• _To-do item_
Pull out every line of the rows below that contains the word "left", and treat case as significant.

• _Extracted information_
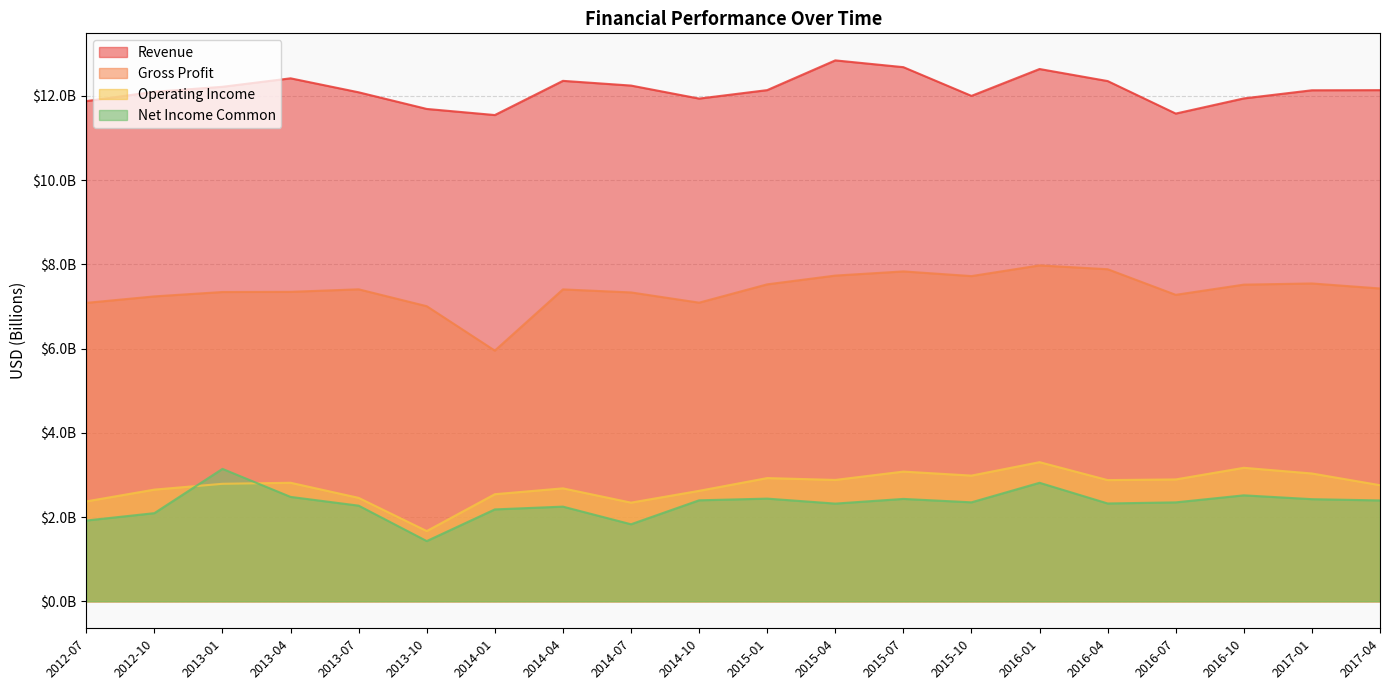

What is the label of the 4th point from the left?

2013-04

...

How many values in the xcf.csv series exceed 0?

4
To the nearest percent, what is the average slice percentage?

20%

--

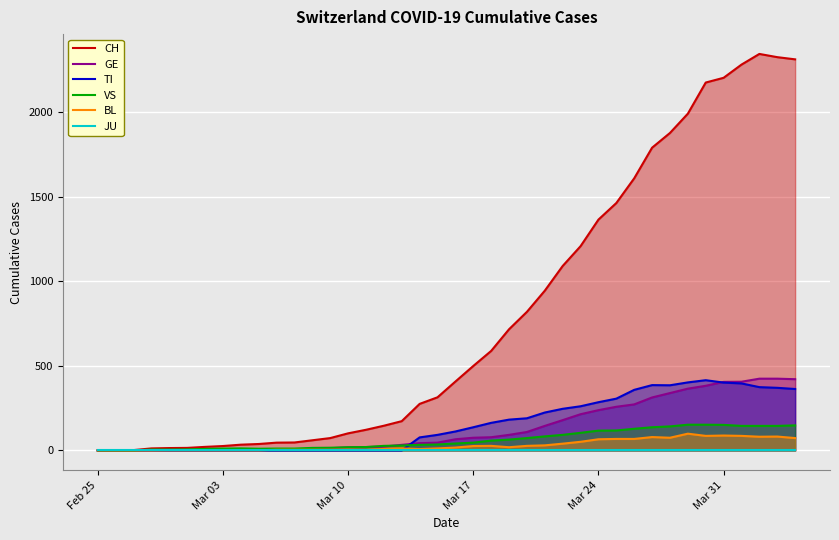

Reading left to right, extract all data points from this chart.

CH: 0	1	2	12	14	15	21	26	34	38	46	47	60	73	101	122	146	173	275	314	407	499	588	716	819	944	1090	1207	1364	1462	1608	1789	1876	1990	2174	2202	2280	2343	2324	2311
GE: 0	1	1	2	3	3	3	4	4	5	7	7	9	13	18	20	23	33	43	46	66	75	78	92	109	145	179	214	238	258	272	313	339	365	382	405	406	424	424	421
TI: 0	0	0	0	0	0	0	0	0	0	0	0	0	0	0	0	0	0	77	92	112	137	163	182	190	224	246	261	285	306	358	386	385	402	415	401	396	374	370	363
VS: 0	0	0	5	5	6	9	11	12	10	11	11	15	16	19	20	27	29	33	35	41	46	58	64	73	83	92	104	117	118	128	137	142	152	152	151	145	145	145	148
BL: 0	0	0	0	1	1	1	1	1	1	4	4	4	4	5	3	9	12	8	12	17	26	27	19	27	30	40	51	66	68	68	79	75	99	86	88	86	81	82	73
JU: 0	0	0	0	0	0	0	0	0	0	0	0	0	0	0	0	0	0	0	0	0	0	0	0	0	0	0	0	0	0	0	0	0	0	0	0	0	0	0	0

• _Task solution_
What is the label of the 4th point from the left?
Reading left to right, extract all data points from this chart.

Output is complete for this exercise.